Change #1277135 merged by jenkins-bot:

[mediawiki/extensions/Translate@master] TtmServer: Use lazyPush for job queue

https://gerrit.wikimedia.org/r/1277135

Change #1277290 had a related patch set uploaded (by Abijeet Patro; author: Nikerabbit):

[mediawiki/extensions/Translate@wmf/1.46.0-wmf.24] TtmServer: Use lazyPush for job queue

https://gerrit.wikimedia.org/r/1277290

Change #1277290 merged by jenkins-bot:

[mediawiki/extensions/Translate@wmf/1.46.0-wmf.24] TtmServer: Use lazyPush for job queue

https://gerrit.wikimedia.org/r/1277290

Mentioned in SAL (#wikimedia-operations) [2026-04-27T07:05:56Z] <kartik@deploy1003> Started scap sync-world: Backport for [[gerrit:1277290|TtmServer: Use lazyPush for job queue (T423779)]]

Mentioned in SAL (#wikimedia-operations) [2026-04-27T07:22:11Z] <kartik@deploy1003> abi, kartik: Backport for [[gerrit:1277290|TtmServer: Use lazyPush for job queue (T423779)]] synced to the testservers (see https://wikitech.wikimedia.org/wiki/Mwdebug). Changes can now be verified there.

Mentioned in SAL (#wikimedia-operations) [2026-04-27T07:34:49Z] <kartik@deploy1003> Finished scap sync-world: Backport for [[gerrit:1277290|TtmServer: Use lazyPush for job queue (T423779)]] (duration: 28m 53s)

That seems to have resolved the issue, though the job that succeeded only created 38,574 ttmserver update jobs. This either means that some of it was silently truncated, or the number of jobs was not that large. One possible explanation is that the rebuildjobs were re-attempted using same reqId, which could increase that by 2-3 times (I don't remember how many times we try again).

I am going to run a script to update all translatable pages that were not updated during this time.

------------

WHAT YOU ARE ASKED TO DO: Continue the discussion of the TtmServer lazyPush backport, starting after its final sentence.

------------

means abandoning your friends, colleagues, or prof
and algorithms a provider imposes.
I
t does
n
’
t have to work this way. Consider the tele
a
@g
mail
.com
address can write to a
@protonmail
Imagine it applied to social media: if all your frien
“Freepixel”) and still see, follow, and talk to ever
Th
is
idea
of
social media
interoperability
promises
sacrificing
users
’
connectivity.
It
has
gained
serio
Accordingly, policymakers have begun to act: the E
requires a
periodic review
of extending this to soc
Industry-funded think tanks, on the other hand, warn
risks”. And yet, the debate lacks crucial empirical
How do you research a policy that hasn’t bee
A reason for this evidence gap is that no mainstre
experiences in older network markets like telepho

------------

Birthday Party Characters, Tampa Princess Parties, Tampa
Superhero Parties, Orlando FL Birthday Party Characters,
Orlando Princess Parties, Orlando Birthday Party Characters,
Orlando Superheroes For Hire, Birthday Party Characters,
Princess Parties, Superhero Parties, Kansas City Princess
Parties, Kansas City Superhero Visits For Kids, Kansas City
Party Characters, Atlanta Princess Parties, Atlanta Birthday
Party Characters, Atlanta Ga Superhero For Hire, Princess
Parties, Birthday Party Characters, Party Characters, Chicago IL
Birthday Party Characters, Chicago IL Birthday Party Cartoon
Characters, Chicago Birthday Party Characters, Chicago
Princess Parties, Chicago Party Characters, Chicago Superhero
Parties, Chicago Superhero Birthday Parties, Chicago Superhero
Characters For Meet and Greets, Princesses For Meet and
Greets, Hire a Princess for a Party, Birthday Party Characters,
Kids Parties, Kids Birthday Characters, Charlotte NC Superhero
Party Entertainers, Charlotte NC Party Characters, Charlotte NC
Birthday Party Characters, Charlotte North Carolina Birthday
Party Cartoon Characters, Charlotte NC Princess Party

------------

TASK RESPONSE:
Nikerabbit changed the point value for this task from 2 to 4.Apr 27 2026, 10:26 AM
Nikerabbit moved this task from In Progress to Done on the LPL Essential (FY2025-26 Q3&4) board.

Looking at the link @matmarex shared, it now displays 163,297 items. But I checked that each page was attempted twice, and there is two messages per job (one for each dc). That brings it quite close to the number I saw (38,574 vs. 40824), so it does not look like a lot of updates were missed, if any.

The script has also finished updating all translatable pages.

Thanks everyone for the help!

JobQueueEventBus does not chunk internally, it sends all events in a single EventBus::send()

FWIW, EventBus::send() does chunk if it is given a batch of events to send, and the serialized size of the batch is too large. (It does this a bit inefficiently, in that it has to re-serialize again after chunking, but it should only do this when the payload is too large in the first place).

This might help
T382970: Ad-hoc EventBus event submissions should be batched

BTW, On closer read of this problem, I don't think it would have helped here. EventBus was already batching by Job; that patch is just an optimization that allows batching multiple Jobs in the same send() call.

Feeling confident enough to close this. What likely happened:

  • Lot of pages were (re-)marked for translation in a short time frame
  • The message index rebuild job was creating translation memory updates for affected translation units, and pushing them into jobqueue one by one
  • This lead the job to timeout after 1200 seconds, as it could not finish pushing all those jobs in time, and the message index update did not succeed at all
  • By batching job pushes, we avoided the overhead of pushing them individually, avoiding a timeout

The symptoms were that after some time a new page or existing page with new units was marked for translation, an interim cache expired. This cache holds a list of known translation units from pages recently marked for translation. If a translation unit is not known, translation aids fails to load, and translatable pages are not updated.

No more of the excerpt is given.